Just a thought: if people on this forum don’t want accusations of supremacist ideological adherence to sprout up and maybe take root, then maybe be more conscientious about proactively not perpetuating supremacist behaviors. You are literally quoting a tweet here that contains a transgender pride flag and the this person’s full name. I find it hard to believe you have missed these things, yet you’ve inexplicably misgendered and misnamed this person.
The section on expected value theory seemed unfairly unsympathetic to TUA proponents
The question of what we should do with pascal’s mugging-type situations just seems like a really hard under-researched problem where there are not yet any satisfying solutions.
EA research institutes like GPI have put a hugely disproportionate amount of research into this question, relative to the field of decision theorists. Proponents of TUA, like Bostrom were the first to highlight these problems in the academic literature.
Alternatives to expected value have received far less attention in the literature and also have many problems
eg The solution you propose of having some probability threshold below which we can ignore more speculative risks also has many issues. For instance, this would seem to invalidate many arguments for the rationality of voting or for political advocacy, such as canvassing for Corbyn or Sanders: the expected value of such activities is high even though the payoff is often very low (eg <1 in 10 million in most US states). Advocating for degrowth also seems extremely unlikely to succeed given the aims of governments across the world and the preferences of ordinary voters.
So, I think framing it as “here is this gaping hole in this worldview” is a bit unfair. Proponents of TUA pointed out the hole and are the main people trying to resolve the problem, and any alternatives also seem to have dire problems.
You seem to assume that voting / engaging in political advocacy are all obviously important things to do and that any argument that says don’t bother doing them falls prey to a reductio ad absurdum, but it’s not clear to me why you think that.
If all of these actions do in fact have incredibly low probability of positive payoff such that one feels they are in a Pascal’s Mugging when doing them, then one might rationally decide not to do them.
Or perhaps you are imagining a world in which loads of people stop voting such that democracy falls apart. At some point in this world though I’d imagine voting would stop being a Pascal’s Mugging action and would be associated with a reasonably high probability of having a positive payoff.
One reason it might be a reductio ad absurdum is that it suggests that in an election in which supporters of one side were rational (and thus would not vote, since each of their votes would have a minuscule chance of mattering) and the others irrational (and would vote, undeterred by the small chance of their vote mattering), the irrational side would prevail.

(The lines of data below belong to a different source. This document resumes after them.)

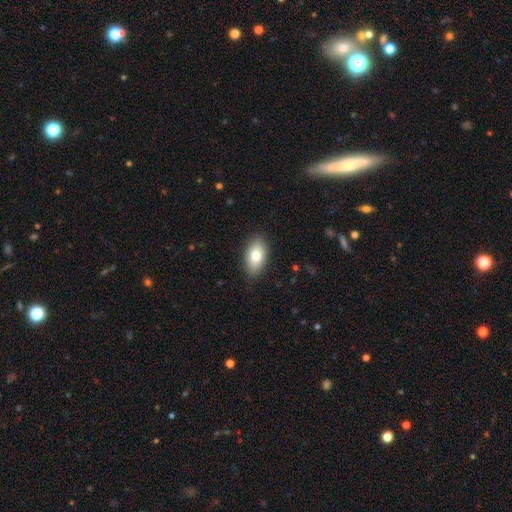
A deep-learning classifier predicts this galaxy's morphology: Smooth or featured: smooth — 78% (featured or disk — 15%)
How rounded: in between — 93% (round — 5%)
Merging: none — 87% (minor disturbance — 10%)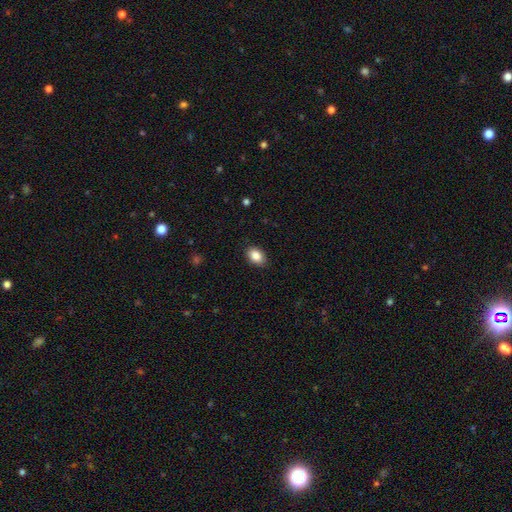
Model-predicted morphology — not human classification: This is clearly a smooth galaxy (87%). How rounded: clearly in between (83%). Merging: clearly none (87%).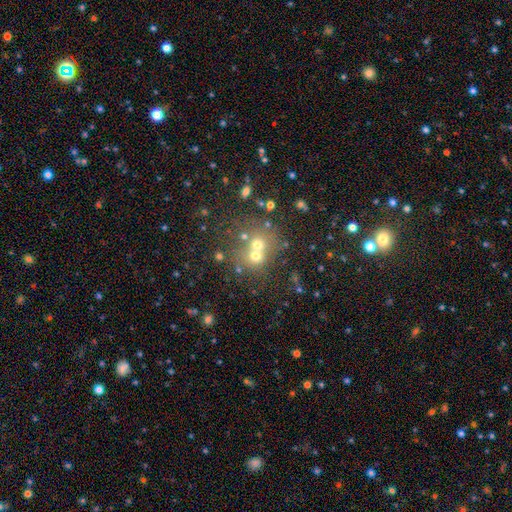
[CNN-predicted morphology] A smooth galaxy with no disk features (57%) that is round (79%). Merging: merger (50%).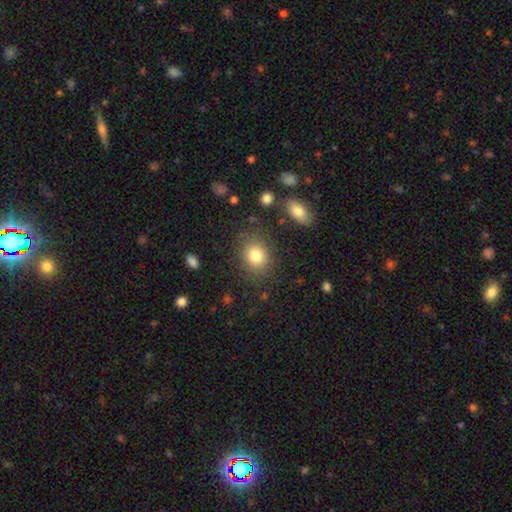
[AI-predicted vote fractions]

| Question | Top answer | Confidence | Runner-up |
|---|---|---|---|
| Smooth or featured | smooth | 82% | star or artifact (10%) |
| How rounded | round | 57% | in between (42%) |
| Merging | none | 82% | minor disturbance (11%) |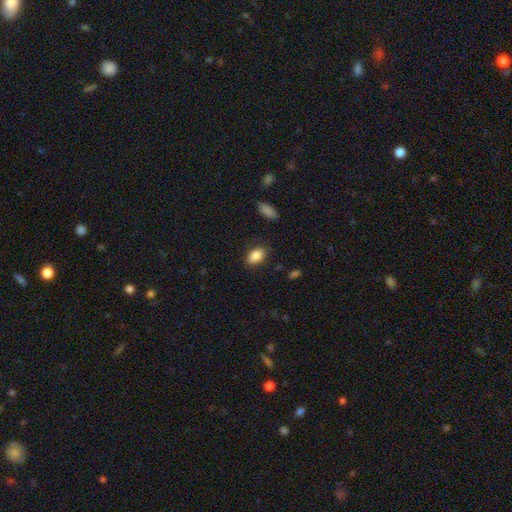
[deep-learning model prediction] smooth_or_featured: smooth (p=0.86) [alt: star or artifact p=0.08]
how_rounded: in between (p=0.89) [alt: round p=0.09]
merging: none (p=0.85) [alt: minor disturbance p=0.11]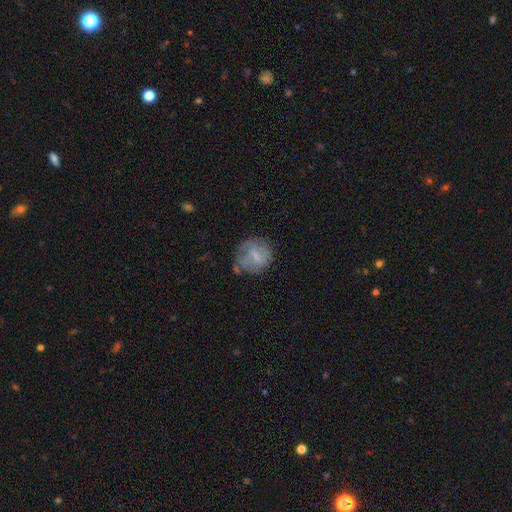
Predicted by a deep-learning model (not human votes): Overall: smooth (59%; featured or disk 33%). How rounded: round (80%). Merging: none (54%; minor disturbance 27%).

If this is the claim that John G. Halstead is referring to, I regard it as a throwaway remark (it’s only one sentence plus a citation):
Which alternatives to EV have what problems for what uses in what contexts?
Why do those problems make them worse than EV, a tool that requires the use of numerical probabilities for poorly-defined events often with no precedent or useful data?

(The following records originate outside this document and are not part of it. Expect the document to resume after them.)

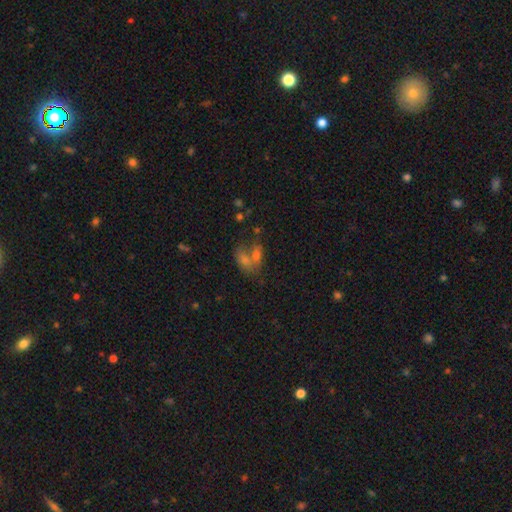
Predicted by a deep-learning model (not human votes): smooth_or_featured: smooth (p=0.60) [alt: featured or disk p=0.20]
how_rounded: in between (p=0.79) [alt: round p=0.16]
merging: merger (p=0.57) [alt: none p=0.27]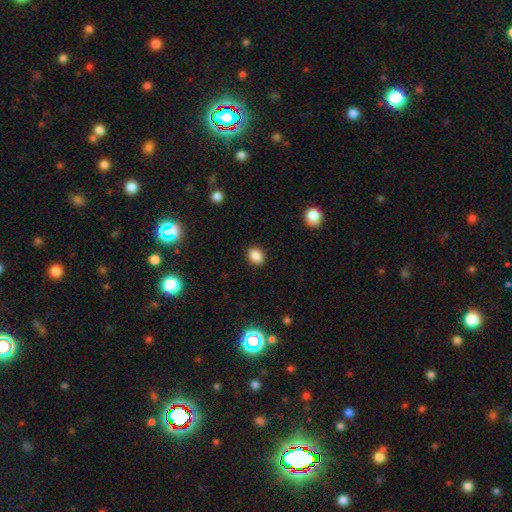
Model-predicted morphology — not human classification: smooth 87%, star or artifact 10%, featured or disk 3%. Down the decision tree: how rounded — in between (59%); merging — none (90%).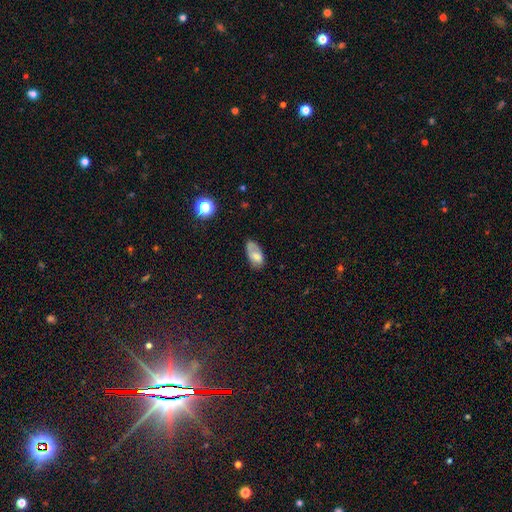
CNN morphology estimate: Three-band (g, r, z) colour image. It shows a smooth galaxy with no disk features (68%) that is in between round and cigar-shaped (92%). Merging: none (53%).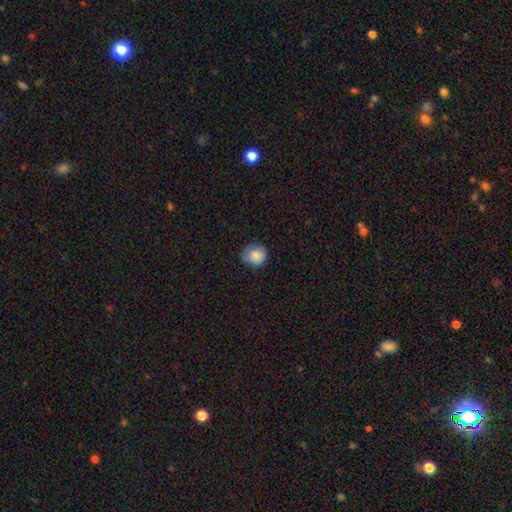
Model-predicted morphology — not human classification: type=smooth (85%); roundness=round (86%); merging=none (72%).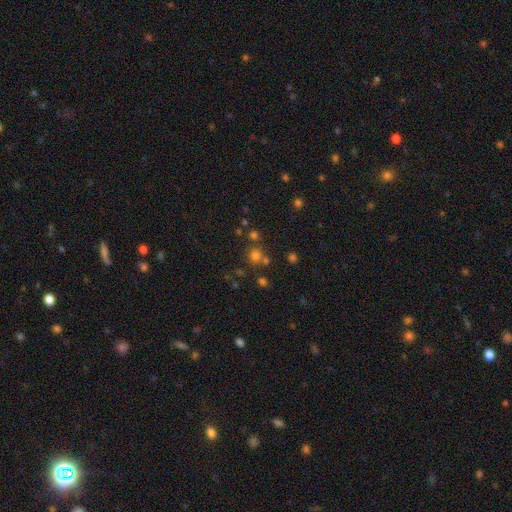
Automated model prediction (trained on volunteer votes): Overall: smooth (66%; star or artifact 26%). How rounded: round (88%). Merging: none (68%).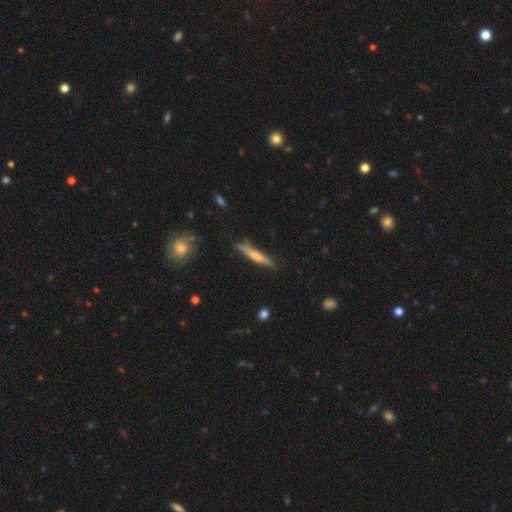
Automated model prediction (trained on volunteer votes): Smooth or featured? featured or disk (50%)
Edge-on disk? yes (94%)
Merging? none (83%)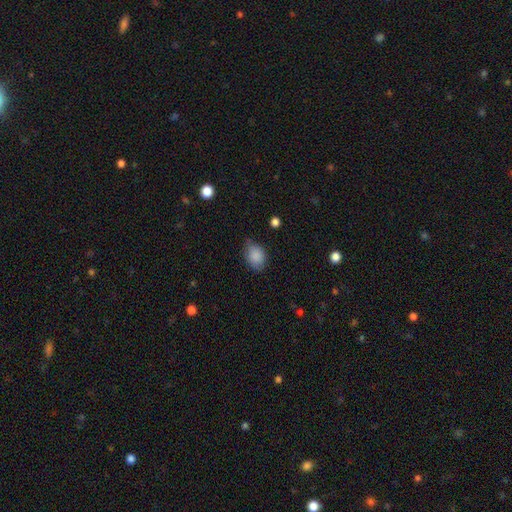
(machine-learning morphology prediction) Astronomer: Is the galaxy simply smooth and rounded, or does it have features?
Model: smooth — 87%.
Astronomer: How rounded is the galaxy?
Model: in between — 68%.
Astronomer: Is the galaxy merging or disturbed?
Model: none — 65%.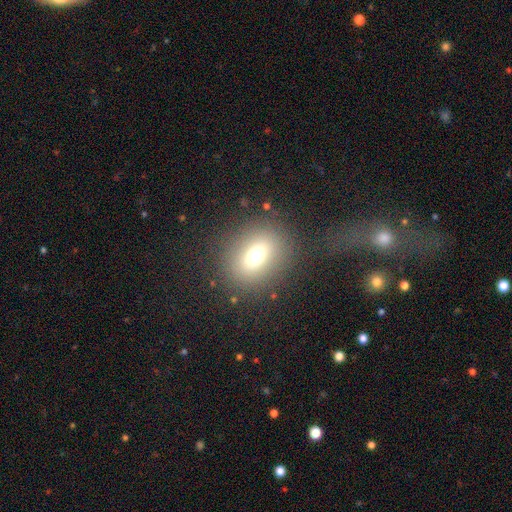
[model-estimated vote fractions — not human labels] This is likely a smooth galaxy (68%). How rounded: possibly round (51%). Merging: clearly none (83%).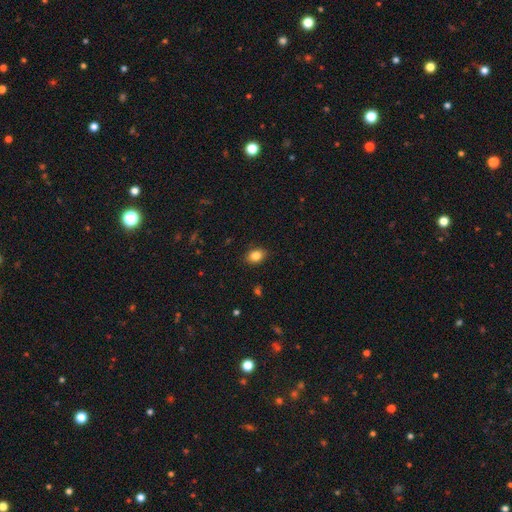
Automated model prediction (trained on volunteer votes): Smooth or featured: smooth — 84% (star or artifact — 10%)
How rounded: in between — 67% (round — 32%)
Merging: none — 86% (minor disturbance — 10%)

What makes all alternatives to EV less preferable to the way in which EV is usually used in existential risk scholarship today, where subjectively-generated probabilities are asserted by “thought leaders” with no methodology and no justification, about events that are not rigorously defined nor separable, which are then fed into idealized economic models, policy documents, and press packs?
Why is writing a sequence of snarky rhetorical questions preferable to just making counter-arguments?
The argument is too vague to counter: how do you disprove claims about unspecified problems with unspecified tools in unspecified contexts?
There is no snark in this comment, I am simply stating my views as clearly and unambiguously as possible.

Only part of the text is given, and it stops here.